Typologization of Moscow first-year students: Who goes to capital higher education institutions?
Abstract
Dmitry Popov, Ph.D. in Sociology, senior researcher at the Center for Monitoring Educational Quality, National Research University — Higher School of Economics, Moscow, Russian Federation. Email: dmitry_popov@sociolog.net
Yuliya Tyumeneva, Ph.D. in Psychology, senior researcher at the Center for Monitoring Educational Quality, National Research University — Higher School of Economics, Moscow, Russian Federation. Email: jutu@yandex.ru
Yuliya Kuzmina, analyst at the Center for Monitoring Educational Quality, National Research University — Higher School of Economics, Moscow, Russian Federation. Email: papushka@mail.ru
Using materials of an extensive survey of first-year students, the authors analyze specific aspects of students’ adaptation to learning in universities. A two-step cluster analysis has revealed seven qualitatively differentiated groups of students in Moscow universities. The study compares learning difficulties, attitudes to social life at universities, and distinctive features of goals in life and education in all the seven groups.

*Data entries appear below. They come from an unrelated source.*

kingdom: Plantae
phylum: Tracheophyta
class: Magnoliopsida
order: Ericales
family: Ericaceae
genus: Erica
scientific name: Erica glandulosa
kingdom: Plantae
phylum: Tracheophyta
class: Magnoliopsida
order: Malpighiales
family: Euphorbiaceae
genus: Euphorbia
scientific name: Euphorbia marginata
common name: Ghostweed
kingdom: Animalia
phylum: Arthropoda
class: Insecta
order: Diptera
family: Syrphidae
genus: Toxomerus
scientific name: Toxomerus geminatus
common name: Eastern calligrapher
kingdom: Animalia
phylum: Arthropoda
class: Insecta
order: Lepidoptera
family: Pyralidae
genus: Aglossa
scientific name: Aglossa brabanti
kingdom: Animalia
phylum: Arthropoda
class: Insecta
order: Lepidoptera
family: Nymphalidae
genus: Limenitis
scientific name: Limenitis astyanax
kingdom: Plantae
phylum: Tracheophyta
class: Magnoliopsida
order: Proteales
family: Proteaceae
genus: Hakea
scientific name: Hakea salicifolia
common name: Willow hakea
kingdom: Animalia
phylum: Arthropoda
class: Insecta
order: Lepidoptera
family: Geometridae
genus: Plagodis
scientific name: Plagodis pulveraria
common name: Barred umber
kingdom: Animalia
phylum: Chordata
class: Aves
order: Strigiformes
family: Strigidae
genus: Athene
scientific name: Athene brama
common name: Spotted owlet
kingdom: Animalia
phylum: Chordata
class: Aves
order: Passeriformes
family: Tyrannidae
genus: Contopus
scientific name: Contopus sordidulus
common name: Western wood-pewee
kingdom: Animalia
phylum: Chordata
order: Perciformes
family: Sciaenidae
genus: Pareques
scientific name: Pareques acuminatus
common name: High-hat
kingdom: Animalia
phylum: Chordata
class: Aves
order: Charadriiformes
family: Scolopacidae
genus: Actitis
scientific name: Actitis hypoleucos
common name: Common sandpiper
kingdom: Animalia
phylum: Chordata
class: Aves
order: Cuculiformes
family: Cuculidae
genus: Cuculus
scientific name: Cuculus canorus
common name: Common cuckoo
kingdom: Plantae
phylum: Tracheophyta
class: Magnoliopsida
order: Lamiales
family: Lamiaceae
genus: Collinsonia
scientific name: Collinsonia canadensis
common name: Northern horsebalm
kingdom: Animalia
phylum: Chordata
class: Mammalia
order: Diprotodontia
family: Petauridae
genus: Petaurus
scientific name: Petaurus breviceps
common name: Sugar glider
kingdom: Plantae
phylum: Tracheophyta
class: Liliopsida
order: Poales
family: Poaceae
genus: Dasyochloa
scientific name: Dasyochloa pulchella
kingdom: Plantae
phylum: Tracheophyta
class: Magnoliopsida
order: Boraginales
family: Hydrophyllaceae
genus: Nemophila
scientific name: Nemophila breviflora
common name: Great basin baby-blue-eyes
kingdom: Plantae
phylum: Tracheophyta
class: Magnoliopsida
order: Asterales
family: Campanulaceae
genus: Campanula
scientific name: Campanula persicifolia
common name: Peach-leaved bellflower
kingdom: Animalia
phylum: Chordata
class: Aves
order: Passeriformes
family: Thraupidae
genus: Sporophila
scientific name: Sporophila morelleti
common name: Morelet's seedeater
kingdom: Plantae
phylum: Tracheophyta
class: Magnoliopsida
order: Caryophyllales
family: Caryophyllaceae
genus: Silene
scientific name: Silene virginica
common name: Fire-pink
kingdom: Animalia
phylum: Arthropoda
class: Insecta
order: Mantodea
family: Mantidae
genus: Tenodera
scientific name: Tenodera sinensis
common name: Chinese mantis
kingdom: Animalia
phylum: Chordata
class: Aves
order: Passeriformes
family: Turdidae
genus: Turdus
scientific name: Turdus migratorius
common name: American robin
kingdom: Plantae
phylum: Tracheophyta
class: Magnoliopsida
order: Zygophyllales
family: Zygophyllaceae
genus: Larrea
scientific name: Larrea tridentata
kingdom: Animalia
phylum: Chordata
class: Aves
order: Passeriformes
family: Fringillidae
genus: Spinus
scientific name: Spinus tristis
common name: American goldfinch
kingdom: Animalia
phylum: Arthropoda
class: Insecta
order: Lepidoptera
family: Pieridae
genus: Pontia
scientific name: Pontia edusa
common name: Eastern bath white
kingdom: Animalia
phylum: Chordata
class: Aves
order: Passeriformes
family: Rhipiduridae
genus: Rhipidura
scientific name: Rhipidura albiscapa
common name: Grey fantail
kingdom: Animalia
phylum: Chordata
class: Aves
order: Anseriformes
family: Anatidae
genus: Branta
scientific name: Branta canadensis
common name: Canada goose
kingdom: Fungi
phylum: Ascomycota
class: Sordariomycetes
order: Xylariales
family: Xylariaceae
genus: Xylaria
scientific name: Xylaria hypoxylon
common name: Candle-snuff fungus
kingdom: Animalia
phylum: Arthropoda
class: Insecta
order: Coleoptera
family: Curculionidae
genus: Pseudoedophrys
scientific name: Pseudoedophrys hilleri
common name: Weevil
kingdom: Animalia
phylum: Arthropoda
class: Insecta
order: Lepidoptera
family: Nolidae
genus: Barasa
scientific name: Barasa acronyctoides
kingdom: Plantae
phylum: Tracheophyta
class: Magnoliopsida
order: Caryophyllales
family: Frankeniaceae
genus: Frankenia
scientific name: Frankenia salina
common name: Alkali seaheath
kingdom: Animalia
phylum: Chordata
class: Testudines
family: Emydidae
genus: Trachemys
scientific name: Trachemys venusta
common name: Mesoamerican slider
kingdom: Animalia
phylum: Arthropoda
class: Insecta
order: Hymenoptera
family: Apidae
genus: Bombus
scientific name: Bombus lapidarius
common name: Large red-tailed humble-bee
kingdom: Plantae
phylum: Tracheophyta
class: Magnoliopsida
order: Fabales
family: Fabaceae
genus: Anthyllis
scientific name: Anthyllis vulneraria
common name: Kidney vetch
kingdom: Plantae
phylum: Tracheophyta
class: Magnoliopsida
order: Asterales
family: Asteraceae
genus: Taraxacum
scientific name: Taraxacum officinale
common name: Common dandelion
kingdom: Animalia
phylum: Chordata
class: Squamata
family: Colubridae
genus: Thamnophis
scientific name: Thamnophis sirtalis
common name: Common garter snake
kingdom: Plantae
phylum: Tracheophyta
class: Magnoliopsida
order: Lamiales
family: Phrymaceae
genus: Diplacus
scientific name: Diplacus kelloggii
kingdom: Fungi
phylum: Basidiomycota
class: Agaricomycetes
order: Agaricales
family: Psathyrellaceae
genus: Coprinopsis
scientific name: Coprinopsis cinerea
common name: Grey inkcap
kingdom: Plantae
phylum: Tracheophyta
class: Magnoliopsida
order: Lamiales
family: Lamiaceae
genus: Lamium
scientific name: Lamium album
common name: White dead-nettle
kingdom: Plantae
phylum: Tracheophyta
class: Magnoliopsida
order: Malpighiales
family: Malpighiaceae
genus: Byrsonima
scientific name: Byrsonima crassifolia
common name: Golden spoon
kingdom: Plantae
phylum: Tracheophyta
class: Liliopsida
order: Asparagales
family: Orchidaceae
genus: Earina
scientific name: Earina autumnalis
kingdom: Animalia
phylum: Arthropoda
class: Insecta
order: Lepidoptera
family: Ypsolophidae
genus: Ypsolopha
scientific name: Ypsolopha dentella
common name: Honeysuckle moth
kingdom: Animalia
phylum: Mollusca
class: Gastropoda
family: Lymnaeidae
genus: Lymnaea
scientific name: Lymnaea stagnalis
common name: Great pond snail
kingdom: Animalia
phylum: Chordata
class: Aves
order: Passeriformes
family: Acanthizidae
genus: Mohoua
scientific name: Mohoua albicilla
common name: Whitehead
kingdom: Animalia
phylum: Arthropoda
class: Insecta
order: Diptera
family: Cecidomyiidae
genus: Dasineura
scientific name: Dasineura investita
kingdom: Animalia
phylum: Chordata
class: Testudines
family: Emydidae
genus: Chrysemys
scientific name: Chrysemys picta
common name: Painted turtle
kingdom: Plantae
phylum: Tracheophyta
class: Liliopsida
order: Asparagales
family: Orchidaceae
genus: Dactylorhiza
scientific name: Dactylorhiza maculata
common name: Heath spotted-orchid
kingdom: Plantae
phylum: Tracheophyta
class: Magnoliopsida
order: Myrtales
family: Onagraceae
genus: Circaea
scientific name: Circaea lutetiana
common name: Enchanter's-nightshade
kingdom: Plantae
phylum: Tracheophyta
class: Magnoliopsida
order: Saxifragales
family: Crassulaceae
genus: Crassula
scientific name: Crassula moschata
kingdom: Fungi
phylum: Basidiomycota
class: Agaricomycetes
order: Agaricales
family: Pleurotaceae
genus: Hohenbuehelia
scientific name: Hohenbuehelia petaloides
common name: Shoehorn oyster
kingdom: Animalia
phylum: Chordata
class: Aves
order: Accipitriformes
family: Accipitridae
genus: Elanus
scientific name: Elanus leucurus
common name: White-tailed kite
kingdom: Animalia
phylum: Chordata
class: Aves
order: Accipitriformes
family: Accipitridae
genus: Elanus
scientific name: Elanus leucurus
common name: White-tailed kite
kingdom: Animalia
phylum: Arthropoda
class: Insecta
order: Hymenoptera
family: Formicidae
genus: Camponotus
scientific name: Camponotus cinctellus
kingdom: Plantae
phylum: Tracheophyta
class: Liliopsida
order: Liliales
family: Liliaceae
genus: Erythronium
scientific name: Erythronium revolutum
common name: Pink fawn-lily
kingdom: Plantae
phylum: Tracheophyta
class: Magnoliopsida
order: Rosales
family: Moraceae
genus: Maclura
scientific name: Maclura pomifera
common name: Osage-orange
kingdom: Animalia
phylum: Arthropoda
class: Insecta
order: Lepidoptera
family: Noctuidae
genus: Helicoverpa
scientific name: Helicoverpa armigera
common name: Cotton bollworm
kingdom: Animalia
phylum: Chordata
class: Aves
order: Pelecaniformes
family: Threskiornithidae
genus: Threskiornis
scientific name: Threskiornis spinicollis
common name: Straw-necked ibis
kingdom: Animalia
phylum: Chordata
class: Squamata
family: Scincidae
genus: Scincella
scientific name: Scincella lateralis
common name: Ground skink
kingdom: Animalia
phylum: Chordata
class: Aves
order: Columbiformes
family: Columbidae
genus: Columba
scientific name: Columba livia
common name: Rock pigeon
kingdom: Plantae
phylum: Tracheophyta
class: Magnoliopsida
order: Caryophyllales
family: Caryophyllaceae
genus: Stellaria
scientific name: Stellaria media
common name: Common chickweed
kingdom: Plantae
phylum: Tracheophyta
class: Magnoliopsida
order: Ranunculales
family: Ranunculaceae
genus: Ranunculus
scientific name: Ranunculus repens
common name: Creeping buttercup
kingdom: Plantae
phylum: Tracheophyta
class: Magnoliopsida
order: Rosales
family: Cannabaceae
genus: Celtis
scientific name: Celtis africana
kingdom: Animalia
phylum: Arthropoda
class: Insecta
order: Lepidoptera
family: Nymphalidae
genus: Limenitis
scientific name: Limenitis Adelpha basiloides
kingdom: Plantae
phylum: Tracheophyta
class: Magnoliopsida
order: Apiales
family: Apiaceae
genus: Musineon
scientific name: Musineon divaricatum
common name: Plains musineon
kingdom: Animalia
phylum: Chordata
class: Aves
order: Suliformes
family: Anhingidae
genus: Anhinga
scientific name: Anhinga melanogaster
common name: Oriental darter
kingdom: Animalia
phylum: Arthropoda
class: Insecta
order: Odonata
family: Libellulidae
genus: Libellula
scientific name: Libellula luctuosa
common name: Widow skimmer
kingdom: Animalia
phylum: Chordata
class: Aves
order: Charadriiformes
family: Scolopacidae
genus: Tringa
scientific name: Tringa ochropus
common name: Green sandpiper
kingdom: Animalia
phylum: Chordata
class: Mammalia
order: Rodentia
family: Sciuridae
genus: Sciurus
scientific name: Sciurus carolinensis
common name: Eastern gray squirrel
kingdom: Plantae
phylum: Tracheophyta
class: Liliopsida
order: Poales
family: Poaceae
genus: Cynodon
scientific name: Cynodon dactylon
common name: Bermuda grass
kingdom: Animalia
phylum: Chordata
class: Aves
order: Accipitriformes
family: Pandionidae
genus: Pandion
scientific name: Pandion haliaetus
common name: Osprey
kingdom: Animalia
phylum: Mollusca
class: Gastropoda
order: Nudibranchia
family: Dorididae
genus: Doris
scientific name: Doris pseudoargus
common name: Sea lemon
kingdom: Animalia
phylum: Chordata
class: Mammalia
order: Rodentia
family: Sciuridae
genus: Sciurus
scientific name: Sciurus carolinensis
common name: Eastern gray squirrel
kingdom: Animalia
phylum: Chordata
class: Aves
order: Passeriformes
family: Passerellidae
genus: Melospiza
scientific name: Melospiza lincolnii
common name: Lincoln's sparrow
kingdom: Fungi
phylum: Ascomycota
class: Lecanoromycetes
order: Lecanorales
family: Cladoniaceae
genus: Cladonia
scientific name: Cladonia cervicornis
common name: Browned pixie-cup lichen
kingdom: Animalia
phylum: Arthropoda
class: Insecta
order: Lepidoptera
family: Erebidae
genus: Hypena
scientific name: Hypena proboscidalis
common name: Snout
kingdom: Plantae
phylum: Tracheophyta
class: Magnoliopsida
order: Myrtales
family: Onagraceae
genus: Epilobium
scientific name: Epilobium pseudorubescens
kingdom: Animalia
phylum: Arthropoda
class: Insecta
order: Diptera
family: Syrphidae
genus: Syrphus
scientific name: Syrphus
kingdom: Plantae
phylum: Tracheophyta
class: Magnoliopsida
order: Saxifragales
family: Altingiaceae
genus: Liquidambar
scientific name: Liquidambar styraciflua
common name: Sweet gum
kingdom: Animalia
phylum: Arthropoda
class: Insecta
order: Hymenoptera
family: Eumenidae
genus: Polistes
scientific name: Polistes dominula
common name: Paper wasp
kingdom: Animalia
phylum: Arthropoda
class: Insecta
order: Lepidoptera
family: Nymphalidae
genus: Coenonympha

It has been established that first-year students are primarily differentiated by their family status and by the reasons for choosing their field of study. These factors are responsible for different attitudes towards education and belonging to the university in the first year of studies. Academic performance at school plays a less important role in differentiating between the student groups. The most significant differences between the groups are found in students’ confidence about their future careers and in their overall assessments of learning experience. The authors identify types of learning activities where different clusters encounter most difficulties. The paper contains a comparison of how first-year students from different clusters assess the choice of field of study they have made.
Each of the clusters is described in detail. Prospects for using the cluster analysis method are specified. Through the example of some student groups, the authors give recommendations on how to create programs oriented at satisfying students’ needs and compensating for specific deficiencies. Cluster analysis results may later be used to trace educational trajectories of students from different clusters.